── 本文 ──
“7か月ぶり”の接触、“たった8時間”の決裂=米朝実務者協議

“7か月ぶり”の接触、“たった8時間”の決裂=米朝実務者協議

スティーブン・ビーガン米国務省特別代表とキム・ミョンギル北朝鮮外務省大使(提供:news1)

米国と北朝鮮が、ハノイでの首脳会談決裂から約7か月ぶりに実務者協議を行なう運びとなったが、結果的には得るものなく“手ぶら”での終了となったことは、“非核化”とそれに見合う“代価”をとりまく両国のかけ離れた隙間を依然として埋めることができなかったとされている。

北朝鮮は制裁解除と体制保障を非核化の前提として掲げ“段階的非核化”接近法を固守した可能性が高いとされる反面、米国は北朝鮮の非核化の信ぴょう性が確認された時、創意的

接近が可能であるという立場を維持したと判断される。

キム・ミョンギル北朝鮮外務省巡回大使とスティーブン・ビーガン米国務省対北朝鮮政策特別代表をそれぞれ首席代表とした今回の協議の代表団は、5日(現地時間)午前10時からスウェーデンのストックホルムで“ハノイノーディール”以後、初めての実務者協議をもった。

“7か月ぶり”の非核化協議のための米朝間の接触だったが、対話の場は“8時間”にしかならなかった。
───
── データ抜粋 ──
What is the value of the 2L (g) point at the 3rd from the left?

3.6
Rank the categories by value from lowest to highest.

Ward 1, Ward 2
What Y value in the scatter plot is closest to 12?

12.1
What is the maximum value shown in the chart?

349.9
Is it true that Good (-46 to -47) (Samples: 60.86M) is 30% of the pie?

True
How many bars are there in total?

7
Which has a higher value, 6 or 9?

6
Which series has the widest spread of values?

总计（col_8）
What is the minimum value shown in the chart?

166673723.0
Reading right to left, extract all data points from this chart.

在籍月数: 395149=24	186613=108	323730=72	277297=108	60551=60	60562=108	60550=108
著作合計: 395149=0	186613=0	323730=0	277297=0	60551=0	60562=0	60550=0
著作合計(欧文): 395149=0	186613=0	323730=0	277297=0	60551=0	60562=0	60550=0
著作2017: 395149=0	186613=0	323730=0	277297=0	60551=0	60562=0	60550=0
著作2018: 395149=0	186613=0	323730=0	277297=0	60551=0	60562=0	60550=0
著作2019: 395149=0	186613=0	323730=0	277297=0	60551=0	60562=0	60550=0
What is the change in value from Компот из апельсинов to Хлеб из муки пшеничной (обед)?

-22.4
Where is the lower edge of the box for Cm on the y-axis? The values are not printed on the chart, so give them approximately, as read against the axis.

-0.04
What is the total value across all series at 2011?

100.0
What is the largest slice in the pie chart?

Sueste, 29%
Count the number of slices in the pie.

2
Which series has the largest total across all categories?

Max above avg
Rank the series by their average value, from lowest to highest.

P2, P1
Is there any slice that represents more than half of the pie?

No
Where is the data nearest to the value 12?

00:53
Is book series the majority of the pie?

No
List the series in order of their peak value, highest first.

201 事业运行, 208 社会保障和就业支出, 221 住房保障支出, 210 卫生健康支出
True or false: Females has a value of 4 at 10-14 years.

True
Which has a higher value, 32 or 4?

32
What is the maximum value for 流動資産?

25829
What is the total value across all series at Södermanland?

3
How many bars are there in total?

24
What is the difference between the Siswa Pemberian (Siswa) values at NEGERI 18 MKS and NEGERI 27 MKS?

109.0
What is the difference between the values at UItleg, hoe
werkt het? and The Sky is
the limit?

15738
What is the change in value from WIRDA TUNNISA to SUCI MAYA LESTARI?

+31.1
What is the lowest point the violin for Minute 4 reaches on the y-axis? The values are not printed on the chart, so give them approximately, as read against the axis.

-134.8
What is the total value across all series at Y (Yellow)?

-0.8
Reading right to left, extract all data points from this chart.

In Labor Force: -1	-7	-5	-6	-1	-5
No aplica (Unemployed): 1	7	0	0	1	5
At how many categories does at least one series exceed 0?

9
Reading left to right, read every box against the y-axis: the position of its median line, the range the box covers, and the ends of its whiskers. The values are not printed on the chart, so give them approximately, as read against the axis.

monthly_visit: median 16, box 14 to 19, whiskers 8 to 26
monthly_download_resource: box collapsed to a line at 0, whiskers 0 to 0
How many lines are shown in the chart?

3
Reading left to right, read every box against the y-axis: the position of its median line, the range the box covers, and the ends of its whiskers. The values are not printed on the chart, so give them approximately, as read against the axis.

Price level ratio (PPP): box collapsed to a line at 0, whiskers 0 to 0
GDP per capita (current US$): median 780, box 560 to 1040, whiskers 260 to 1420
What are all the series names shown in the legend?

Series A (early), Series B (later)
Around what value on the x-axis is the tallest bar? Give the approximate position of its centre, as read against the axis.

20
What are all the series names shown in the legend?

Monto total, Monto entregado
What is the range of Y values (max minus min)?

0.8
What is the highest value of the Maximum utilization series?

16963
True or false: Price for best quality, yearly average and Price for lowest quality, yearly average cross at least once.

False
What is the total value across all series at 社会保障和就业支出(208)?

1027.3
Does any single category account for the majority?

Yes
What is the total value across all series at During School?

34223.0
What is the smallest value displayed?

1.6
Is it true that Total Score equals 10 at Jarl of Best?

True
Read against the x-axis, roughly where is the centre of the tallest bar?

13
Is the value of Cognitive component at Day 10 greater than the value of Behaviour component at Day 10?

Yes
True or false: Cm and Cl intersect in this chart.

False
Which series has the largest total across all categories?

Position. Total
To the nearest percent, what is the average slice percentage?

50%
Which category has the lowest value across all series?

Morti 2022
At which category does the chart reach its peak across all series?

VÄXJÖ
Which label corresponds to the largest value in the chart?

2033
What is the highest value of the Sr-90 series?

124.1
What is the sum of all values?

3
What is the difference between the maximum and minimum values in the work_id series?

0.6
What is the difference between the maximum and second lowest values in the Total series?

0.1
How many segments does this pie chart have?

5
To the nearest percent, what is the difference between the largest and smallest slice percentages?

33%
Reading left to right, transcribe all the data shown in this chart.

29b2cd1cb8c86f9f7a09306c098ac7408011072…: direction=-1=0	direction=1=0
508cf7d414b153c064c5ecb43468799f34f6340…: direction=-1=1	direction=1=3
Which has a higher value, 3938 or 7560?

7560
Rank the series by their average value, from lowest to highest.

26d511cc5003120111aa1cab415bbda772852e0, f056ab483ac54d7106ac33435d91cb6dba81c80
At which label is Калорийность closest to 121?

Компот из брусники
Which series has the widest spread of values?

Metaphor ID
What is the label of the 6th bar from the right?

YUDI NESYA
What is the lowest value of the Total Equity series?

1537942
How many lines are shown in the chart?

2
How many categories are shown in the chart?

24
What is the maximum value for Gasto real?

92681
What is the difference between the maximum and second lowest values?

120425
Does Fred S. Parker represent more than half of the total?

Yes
───
### 作業指示:
a – 米朝実務者協議の記事のうち、「米国と北朝鮮が、ハノイでの首」で始まり「初めての実務者協議をもった。」までの部分を、「首席代表」を「代表」に変えて書き直してください。
b – 米朝実務者協議の記事を、最後の文のあとから書き継いでください。

### 課題ごとの解答:
a –
米国と北朝鮮が、ハノイでの首脳会談決裂から約7か月ぶりに実務者協議を行なう運びとなったが、結果的には得るものなく“手ぶら”での終了となったことは、“非核化”とそれに見合う“代価”をとりまく両国のかけ離れた隙間を依然として埋めることができなかったとされている。

北朝鮮は制裁解除と体制保障を非核化の前提として掲げ“段階的非核化”接近法を固守した可能性が高いとされる反面、米国は北朝鮮の非核化の信ぴょう性が確認された時、創意的

接近が可能であるという立場を維持したと判断される。

キム・ミョンギル北朝鮮外務省巡回大使とスティーブン・ビーガン米国務省対北朝鮮政策特別代表をそれぞれ代表とした今回の協議の代表団は、5日(現地時間)午前10時からスウェーデンのストックホルムで“ハノイノーディール”以後、初めての実務者協議をもった。

b –
北朝鮮代表団は、協議が始まった2時間後の正午ごろ、協議の場を出て北朝鮮大使館へ向かい、午後2時20分ごろに協議の場に戻った。およそ4時間の対話が再びなされ、具体的な成果に期待を寄せたが、結局午後6時ごろに協議は中断された。

以後、キム大使が出した声明によると、米朝は実務者協議で互いの持っている“駒”を確認したが、両国とも依然と変わりがないということで、協議を終えたようである。

キム大使は「我々は“段階的協議-段階的履行”を基調とした“計算法”を要求したが、(米国側が)それに見合った“計算法”を全く持って来なかった」と語った。

ドナルド・トランプ米国大統領は5日、ホワイトハウスで今回の協議を前にして“先・核廃棄-後・保障”方式のいわゆる“リビアモデル”の代わりになる“新しい方法論”を挙げたことも、北朝鮮が米国に対する期待感を持つようになった要素の一つとされている。